Solr/search tests should derive from cl.search.tests.EmptySolrTestCase and use appropriate setup/teardown methods to populate the index by either manually creating model instances and passing the index=True attribute when calling .save() or calling the provided cl.search.management.commands.cl_update_index Django management command that will index the models from the database into the Solr cores.

Selenium Tests

Selenium tests should derive from cl.tests.base.BaseSeleniumTest, which automatically handles the setup and teardown of a Selenium webdriver instance available at self.browser from within your test code.

There are some helper methods provided via BaseSeleniumTest as well:

  • reset_browser() - start a new browser session
  • click_link_for_new_page(link_text, timeout) - a wrapper around the Selenium functions for finding an anchor based on the anchor text and calling click(), but also does an explicit wait up until timeout seconds for the browser page to change. Use when expecting a navigation event.
  • attempt_sign_in(username, password) - from a given CL page, will attempt to use the Sign in / Register link and input the given username and password.
  • get_url_and_wait(url, timeout) - will input the given url into the browser's address bar, submit, and wait until timeout seconds for the given url to load.
  • assert_text_in_body(text) - attempts to find the given text in the body of the current web page, failing the test if not found
  • assert_text_not_in_body(text) - similar to previous, but tests that text is NOT in the body, failing if it's found.
  • extract_result_count_from_serp() - if on the search result page, will attempt to find and parse the total results found count into a number and return it.
Viewing the Remote Selenium Browser

You can watch the remote selenium browser using VNC. To do so, start a VNC client, and then connect to:

0.0.0.0:5900

The password is secret. Make sure that SELENIUM_HEADLESS is set to False or else you'll see nothing.

With those things done, run some tests and watch as it goes!

Increasing the Test Timeouts

The Selenium tests are wrapped with a timeout annotation that will fail them if they take too long to run. If you need to increase, or even want to decrease, this value then the easiest step is to set the SELENIUM_TIMEOUT environment variable to the given time in seconds.

For example, for a 2 minute timeout, you might do the following on Linux (or within the FreeLawBox):

export SELENIUM_TIMEOUT=120
Taking Screenshots on Failure

While a little flaky at the moment, most Selenium tests will be able to take a screenshot of the browser window on a failure.

To enable screenshots, simply define a SELENIUM_DEBUG environment variable set to anything.
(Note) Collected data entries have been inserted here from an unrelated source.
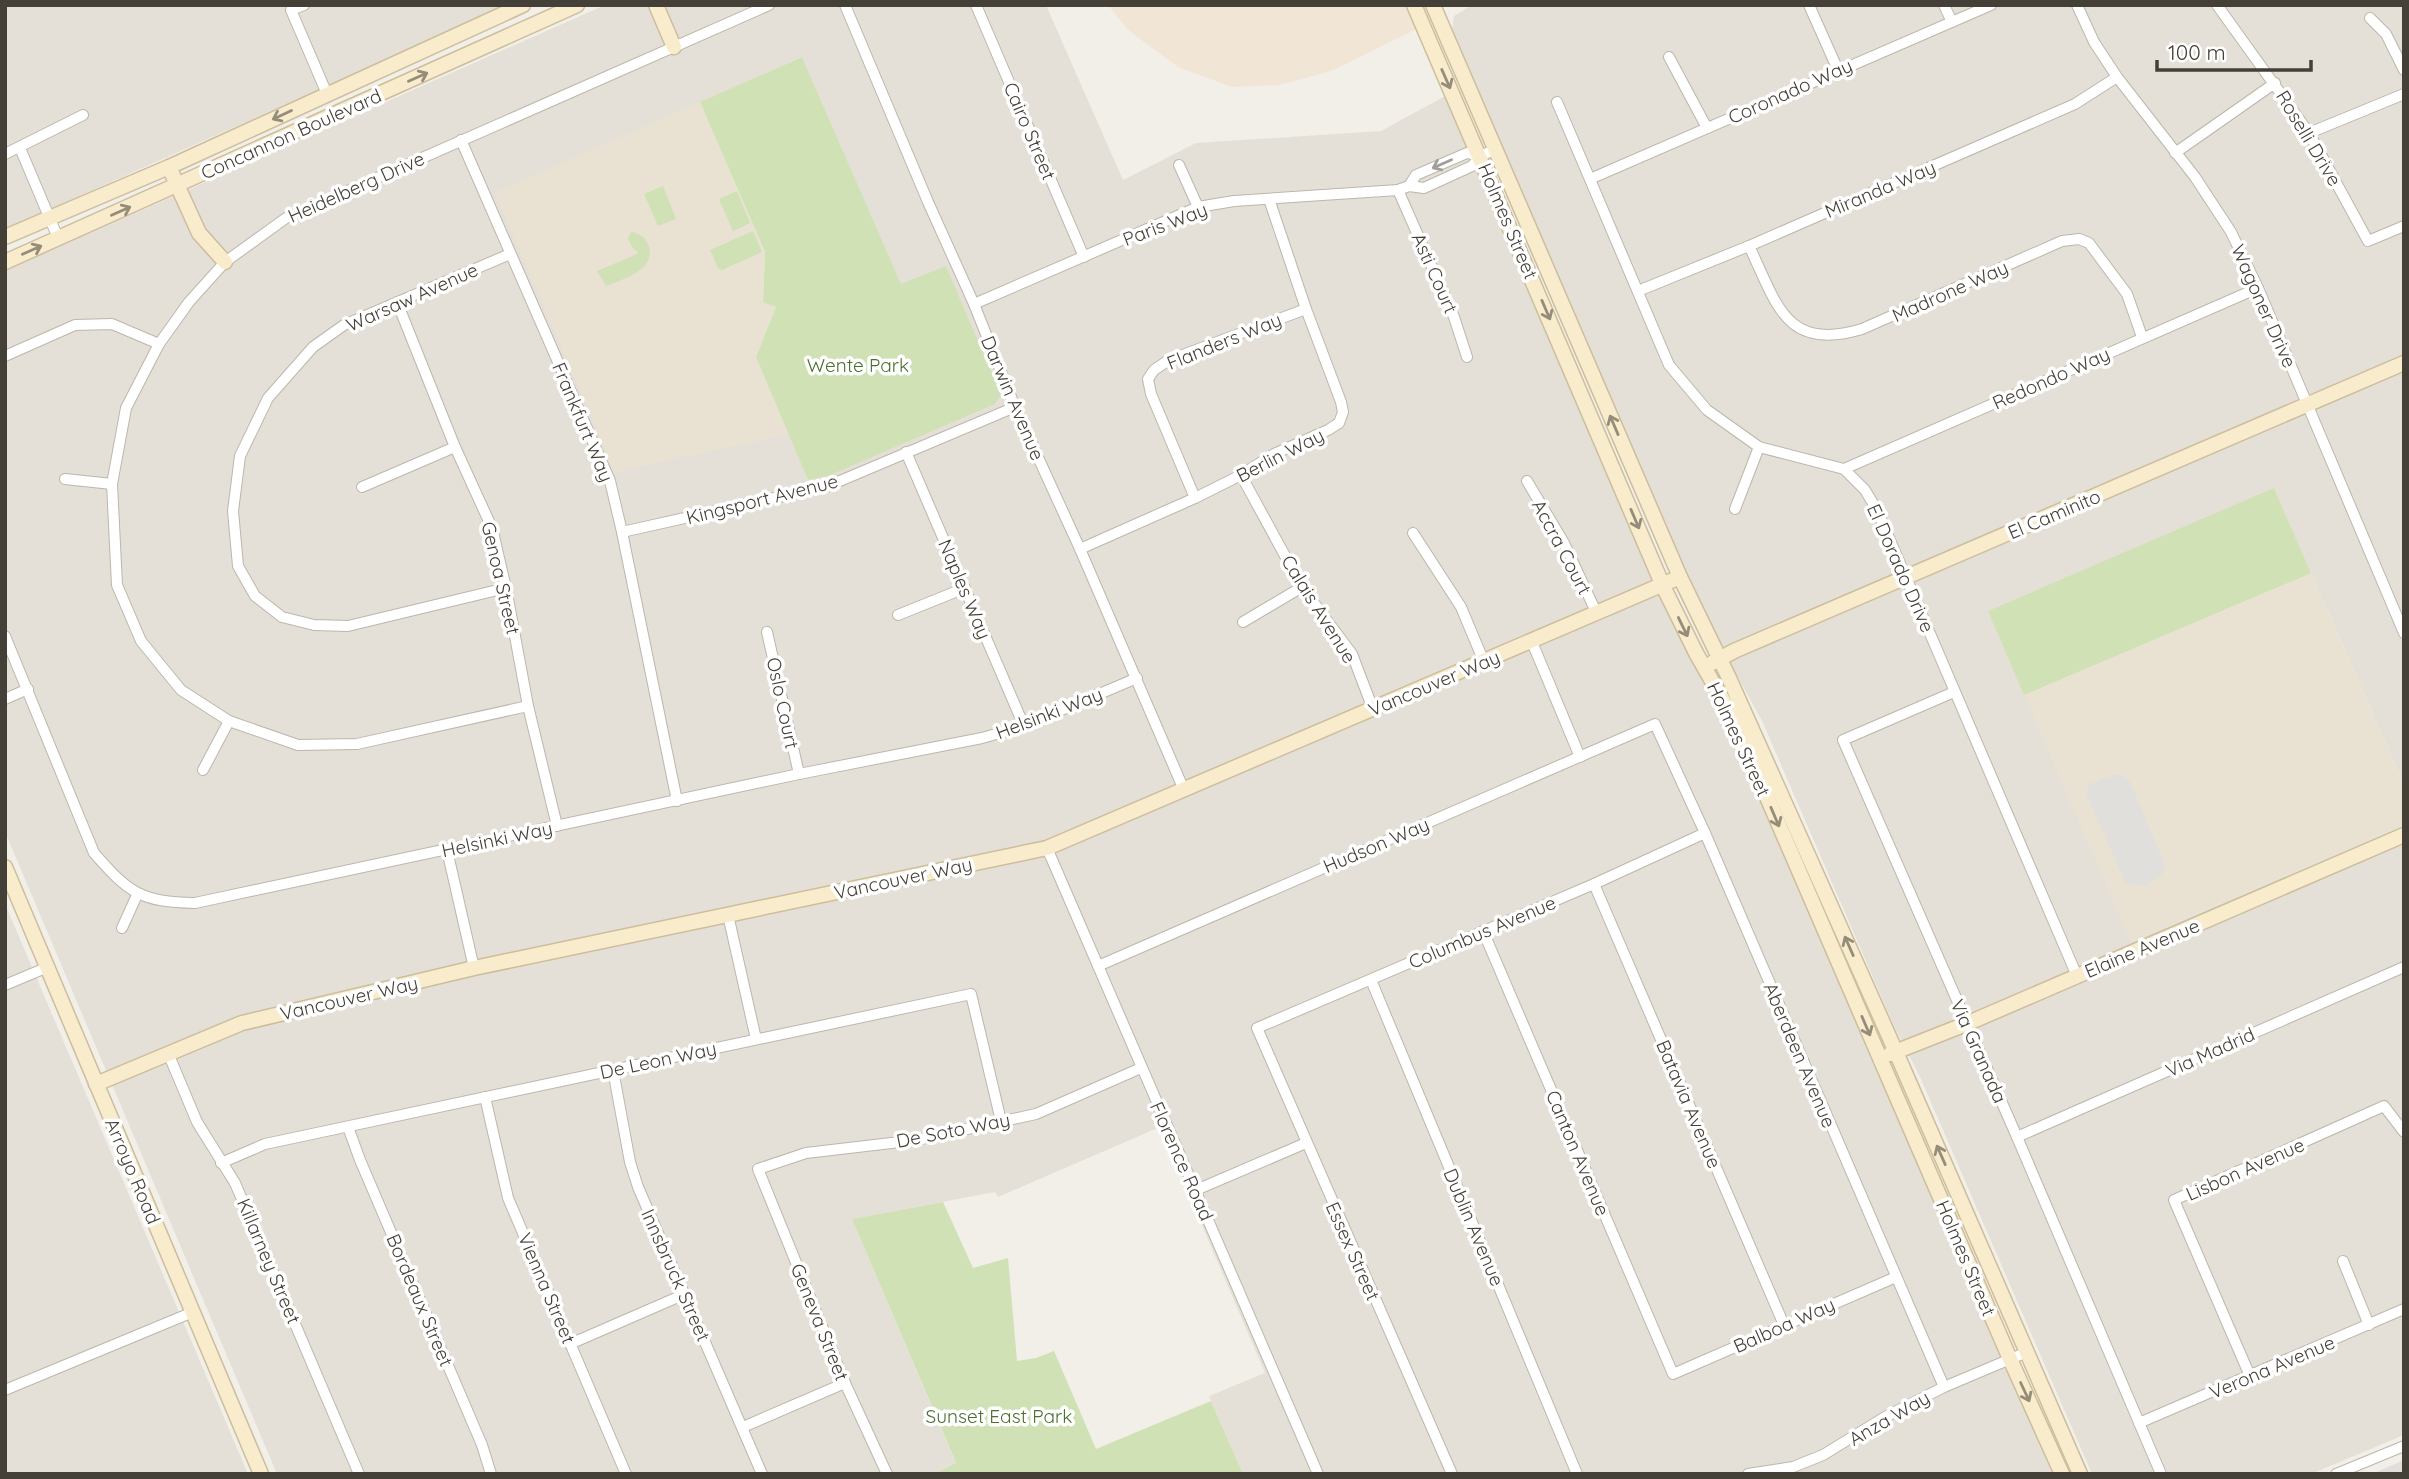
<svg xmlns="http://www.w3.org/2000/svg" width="2409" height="1479" font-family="Quicksand,sans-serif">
	<rect width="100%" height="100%" fill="#f2efe8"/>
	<!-- residential -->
	<g fill="#e5e0d7" fill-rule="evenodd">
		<polygon points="5,5 509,5 5,229"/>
		<path d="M605,5h441l77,175 73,-37 185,-12 66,-36 302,674 304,705h-810l-34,-78 56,-23 -105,-246 -162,70 -3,-5 -143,27 104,245 -21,10h-658l-272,-642v-561zM802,57l99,228 45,-18 -118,209 -20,4 -19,-46 -293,-241z"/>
		<polygon points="1472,5 2404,5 2404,785 2274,488 2131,942 2404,825 2404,1435 2311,1474 2092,1474 1920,1077 1894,1026 1763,723 1712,629 1693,589 1452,29 1454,16"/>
		<polygon points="5,904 248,1474 5,1474"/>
	</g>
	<!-- commercial -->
	<polygon fill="#f1e5d5" points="1108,5 1409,5 1419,28 1331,71 1279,85 1232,87 1178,67 1128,30"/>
	<!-- education -->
	<g fill="#e9e2d3">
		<polygon points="700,102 765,252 763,301 776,307 756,357 789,434 615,472 495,193"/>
		<polygon points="2274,488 2404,785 2404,825 2131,942 1988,611"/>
	</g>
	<!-- green -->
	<g fill="#cfe1b5">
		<polygon points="802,57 901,284 946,266 1001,395 995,404 828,476 808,480 756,357 776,307 763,302 765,252 700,102"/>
		<polygon points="663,186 676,219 658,226 644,194"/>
		<polygon points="737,191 750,223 733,231 719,199"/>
		<polygon points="753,231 762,252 722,270 718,268 710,250"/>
		<path d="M631,232c8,1 13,4 17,12 10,25 -24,35 -42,42l-9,-15 40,-17 1,-2 -6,-5 -4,-9z"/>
		<polygon points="2274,488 2311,573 2024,695 1988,611"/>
		<polygon points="943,1202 973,1268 1008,1258 1017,1361 1036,1358 1054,1351 1096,1449 1211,1401 1243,1474 935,1474 956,1463 852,1219"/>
	</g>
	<!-- parking -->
	<g fill="#e1dfdc">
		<polygon points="2113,775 2123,775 2130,782 2165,865 2162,874 2145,886 2126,884 2086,793 2090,784"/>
		<polygon points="2404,1460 2404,1474 2372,1474"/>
	</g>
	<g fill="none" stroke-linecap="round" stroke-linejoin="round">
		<defs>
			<g id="street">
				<polyline points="304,5 291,10 327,94"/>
				<polyline points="845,5 928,202 974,304 1015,407 1080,549 1184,790"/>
				<polyline points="976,5 1084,257"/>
				<polyline points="1809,5 1838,70"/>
				<polyline points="1944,5 1952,22"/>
				<polyline points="2077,5 2094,42 2117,77 2195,177 2231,232 2258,288 2404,633"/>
				<polyline points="2217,5 2309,133 2368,241 2404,226"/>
				<polyline points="2370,18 2386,34 2404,70"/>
				<polyline points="1669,57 1707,128"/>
				<polyline points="1557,102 1669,365 1707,410 1759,447 1844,469 1865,490 1877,510 2077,976"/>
				<polyline points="2309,133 2404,94"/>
				<polyline points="461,140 610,481 622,532 677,801"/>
				<polyline points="20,148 58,238"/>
				<polyline points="2175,153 2275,83"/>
				<polyline points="5,154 83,115"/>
				<polyline points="1179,165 1198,207"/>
				<polyline points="1590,179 1991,5"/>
				<polyline points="1409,186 1416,175 1467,153 1480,156"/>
				<polyline points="1398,190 1454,317 1467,357"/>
				<path d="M1749,246c28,58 36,106 113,83l200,-88 17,-2 10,4 38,51 15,43"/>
				<polyline points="1638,291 1749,246 2075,104 2117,77"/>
				<polyline points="397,302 455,447 492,528 506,588 528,706 557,826"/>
				<polyline points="974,304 1198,207 1234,201 1398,190 1409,186 1424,188 1472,166 1480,156 1494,150"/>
				<polyline points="5,356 75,325 112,324 159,344"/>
				<polyline points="906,452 1024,726"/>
				<polyline points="1844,469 2258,288"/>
				<polyline points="1241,475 1302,587 1352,654 1373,709"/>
				<polyline points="65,479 112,484"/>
				<polyline points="1527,481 1564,543 1597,614"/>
				<polyline points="362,487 455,447"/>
				<polyline points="1195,498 1151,394 1148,379 1154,370 1169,360 1306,309"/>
				<polyline points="1735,509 1759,447"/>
				<polyline points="622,532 828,486 1015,407"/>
				<polyline points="1413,533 1461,607 1484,662"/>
				<polyline points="1080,549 1195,498 1241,475 1274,454 1328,430 1339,423 1343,412 1341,402 1306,309 1269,199"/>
				<polyline points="506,588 348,626 314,625 282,617 255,596 238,566 233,511 240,456 268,398 313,347 344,325 510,254"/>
				<polyline points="898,615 965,588"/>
				<polyline points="1243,622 1302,587"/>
				<polyline points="767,632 799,774"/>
				<path d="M5,636l89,217c35,40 47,49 101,50l604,-129 183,-36 42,-12 113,-48"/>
				<polyline points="1532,642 1580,757"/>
				<polyline points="1954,692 1843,740 2017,1137 2161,1474"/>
				<polyline points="5,699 28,689"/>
				<polyline points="528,706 357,744 298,745 229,721 181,690 141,641 117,585 112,484 126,408 159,344 189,302 225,262 286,218 769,5"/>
				<polyline points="203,770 229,721"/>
				<polyline points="1047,848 1318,1474"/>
				<polyline points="447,850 474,968"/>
				<polyline points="1594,884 1784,1325"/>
				<polyline points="728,915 756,1039"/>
				<polyline points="122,928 137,895"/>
				<polyline points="1483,931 1673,1374 1896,1277"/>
				<polyline points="1098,966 1655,724 1705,833 1944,1387"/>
				<polyline points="1371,980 1577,1474"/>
				<polyline points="5,985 48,967"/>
				<polyline points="168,1053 197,1122 235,1183 359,1474"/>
				<polyline points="613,1070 630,1162 638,1187 762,1474"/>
				<polyline points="485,1097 508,1198 626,1474"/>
				<polyline points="348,1127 360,1160 482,1445 491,1474"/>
				<polyline points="2017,1137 2404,967"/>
				<polyline points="221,1163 265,1144 971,994 1001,1121"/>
				<polyline points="1196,1190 1306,1143"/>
				<polyline points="2343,1261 2369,1325"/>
				<polyline points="570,1344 685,1294"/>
				<polyline points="2250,1376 2174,1200 2384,1106 2404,1132"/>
				<polyline points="5,1390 193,1312"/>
				<polyline points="2139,1423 2404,1309"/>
				<polyline points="743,1427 845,1383"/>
				<polyline points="887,1474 845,1383 758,1169 806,1153 917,1140 1036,1114 1141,1068"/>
				<polyline points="1452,1474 1257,1028 1594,884 1705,833"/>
				<polyline points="1748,1474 1793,1467 1823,1455 1885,1417 1944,1387 2027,1352"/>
				<polyline points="2336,1474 2404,1446"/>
			</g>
			<g id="secondary">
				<polyline points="656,5 674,47"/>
				<polyline points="1414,5 1663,586 1696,653 1732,716 2010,1359 2062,1474"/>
				<polyline points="1433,5 1680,577 1729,678 1896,1052 2080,1474"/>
				<polyline points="169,167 199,233 225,262"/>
				<polyline points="5,237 169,167 523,5"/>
				<polyline points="5,262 577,5"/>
				<polyline points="1712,663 1734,651 2404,363"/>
				<polyline points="5,867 261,1474"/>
				<polyline points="1890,1054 1966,1024 2404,835"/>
				<polyline points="96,1084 242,1023 474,968 1047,848 1680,577"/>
			</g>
		</defs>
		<!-- street casing -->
		<use href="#street" stroke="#bcb6ac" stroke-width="12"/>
		<!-- secondary casing -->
		<use href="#secondary" stroke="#ccbe9d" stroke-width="17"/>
		<!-- street -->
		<use href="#street" stroke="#fff" stroke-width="10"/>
		<!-- secondary -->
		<use href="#secondary" stroke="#f8eccc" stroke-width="14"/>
	</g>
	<!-- one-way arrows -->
	<defs><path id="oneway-shaft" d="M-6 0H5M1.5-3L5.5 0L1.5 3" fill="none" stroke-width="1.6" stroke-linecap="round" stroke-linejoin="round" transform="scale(1.75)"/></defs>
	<g stroke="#958d7a">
		<use href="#oneway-shaft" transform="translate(418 77) rotate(-24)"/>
		<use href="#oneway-shaft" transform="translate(1446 79) rotate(66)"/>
		<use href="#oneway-shaft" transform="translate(282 115) rotate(155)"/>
		<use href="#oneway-shaft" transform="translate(121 211) rotate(-24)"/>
		<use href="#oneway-shaft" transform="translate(32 250) rotate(-24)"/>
		<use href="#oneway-shaft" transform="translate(1546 310) rotate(67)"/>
		<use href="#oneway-shaft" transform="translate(1614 425) rotate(-113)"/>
		<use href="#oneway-shaft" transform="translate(1635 519) rotate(67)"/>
		<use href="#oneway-shaft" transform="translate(1683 627) rotate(64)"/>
		<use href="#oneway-shaft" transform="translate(1775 817) rotate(67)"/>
		<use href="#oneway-shaft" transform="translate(1849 946) rotate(-114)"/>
		<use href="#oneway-shaft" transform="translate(1866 1026) rotate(67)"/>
		<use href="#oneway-shaft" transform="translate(1941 1155) rotate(-114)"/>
		<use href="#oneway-shaft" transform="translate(2025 1392) rotate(65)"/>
	</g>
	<use stroke="#a29f9b" href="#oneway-shaft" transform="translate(1442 164) rotate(156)"/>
	<g text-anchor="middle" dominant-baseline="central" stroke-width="7" stroke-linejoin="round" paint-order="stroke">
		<!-- street labels -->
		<g font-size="19" fill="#443f37" stroke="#fff">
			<text transform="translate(1790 91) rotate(-24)">Coronado Way</text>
			<text transform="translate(1030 131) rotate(67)">Cairo Street</text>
			<text transform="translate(291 134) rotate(-24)">Concannon Boulevard</text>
			<text transform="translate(2309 138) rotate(59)">Roselli Drive</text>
			<text transform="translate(356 187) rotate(-24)">Heidelberg Drive</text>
			<text transform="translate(1880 189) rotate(-23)">Miranda Way</text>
			<text transform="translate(1508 221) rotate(67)">Holmes Street</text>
			<text transform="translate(1165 224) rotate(-21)">Paris Way</text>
			<text transform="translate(1435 273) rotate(66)">Asti Court</text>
			<text transform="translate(1950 291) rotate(-24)">Madrone Way</text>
			<text transform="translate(412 297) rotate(-24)">Warsaw Avenue</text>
			<text transform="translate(2264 306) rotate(66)">Wagoner Drive</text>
			<text transform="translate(1224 341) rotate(-22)">Flanders Way</text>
			<text transform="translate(2051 378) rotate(-24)">Redondo Way</text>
			<text transform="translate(1013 398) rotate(67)">Darwin Avenue</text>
			<text transform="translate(583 422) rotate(67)">Frankfurt Way</text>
			<text transform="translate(1280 455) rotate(-27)">Berlin Way</text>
			<text transform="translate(762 499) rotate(-14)">Kingsport Avenue</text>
			<text transform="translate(2054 514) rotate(-23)">El Caminito</text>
			<text transform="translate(1562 547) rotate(62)">Accra Court</text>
			<text transform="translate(1901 568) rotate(66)">El Dorado Drive</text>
			<text transform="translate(501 578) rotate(77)">Genoa Street</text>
			<text transform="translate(965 589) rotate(67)">Naples Way</text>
			<text transform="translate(1319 609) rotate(58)">Calais Avenue</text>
			<text transform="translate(1434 683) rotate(-23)">Vancouver Way</text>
			<text transform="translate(783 703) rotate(78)">Oslo Court</text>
			<text transform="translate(1049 713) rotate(-21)">Helsinki Way</text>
			<text transform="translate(1739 739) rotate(65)">Holmes Street</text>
			<text transform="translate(497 839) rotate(-12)">Helsinki Way</text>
			<text transform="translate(1376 845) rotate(-23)">Hudson Way</text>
			<text transform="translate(903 878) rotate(-12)">Vancouver Way</text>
			<text transform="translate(1482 932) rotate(-23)">Columbus Avenue</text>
			<text transform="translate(2142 948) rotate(-23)">Elaine Avenue</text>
			<text transform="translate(349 998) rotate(-13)">Vancouver Way</text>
			<text transform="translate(1979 1051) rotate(66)">Via Granada</text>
			<text transform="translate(2210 1052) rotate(-24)">Via Madrid</text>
			<text transform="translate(1800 1055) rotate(67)">Aberdeen Avenue</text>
			<text transform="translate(658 1060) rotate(-12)">De Leon Way</text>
			<text transform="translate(1689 1104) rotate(67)">Batavia Avenue</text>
			<text transform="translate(953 1130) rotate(-11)">De Soto Way</text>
			<text transform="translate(1578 1153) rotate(67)">Canton Avenue</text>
			<text transform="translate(1182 1161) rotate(66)">Florence Road</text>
			<text transform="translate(2245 1169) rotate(-24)">Lisbon Avenue</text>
			<text transform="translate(133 1171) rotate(67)">Arroyo Road</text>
			<text transform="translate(1474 1227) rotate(67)">Dublin Avenue</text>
			<text transform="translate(1353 1251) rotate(66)">Essex Street</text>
			<text transform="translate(1966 1258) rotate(67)">Holmes Street</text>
			<text transform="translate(269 1261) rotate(67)">Killarney Street</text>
			<text transform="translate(676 1275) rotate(66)">Innsbruck Street</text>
			<text transform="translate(547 1288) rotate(67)">Vienna Street</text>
			<text transform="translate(420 1300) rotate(67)">Bordeaux Street</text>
			<text transform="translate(820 1322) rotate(68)">Geneva Street</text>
			<text transform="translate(1784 1325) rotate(-24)">Balboa Way</text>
			<text transform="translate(2272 1367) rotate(-23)">Verona Avenue</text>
			<text transform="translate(1889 1418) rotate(-30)">Anza Way</text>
		</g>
		<!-- park labels -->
		<g font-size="19" fill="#4b6f31" stroke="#fff">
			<text x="858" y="365">Wente Park</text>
			<text x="999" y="1416">Sunset East Park</text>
		</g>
	</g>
	<!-- border -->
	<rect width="2409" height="1479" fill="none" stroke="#443f37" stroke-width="14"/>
	<!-- scale -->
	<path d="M2157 60v10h154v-10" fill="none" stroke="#443f37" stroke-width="3.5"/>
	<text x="2168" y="60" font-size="21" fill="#443f37" stroke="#ffffff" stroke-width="5" paint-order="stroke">100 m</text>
</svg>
It's presence indicates it's enabled.

export SELENIUM_DEBUG=1

That will create screenshots at the end of every test as part of the tearDown method. If you want screenshots at other times, you can always add a line like:

self.browser.save_screenshot('/tmp/' + filename)

Screenshots will be saved into the cl-django container. To grab them, you can use docker cp. On GitHub, if the tests fail, these are stored as an "artifact" of the build, and you can download them to inspect them.

CI/CD

We use Github Actions to run the full test suite and the black code formatter on every push. If the tests fail or your code is not formatted properly according to black, your code probably won't get merged. (See above for more details about Black.)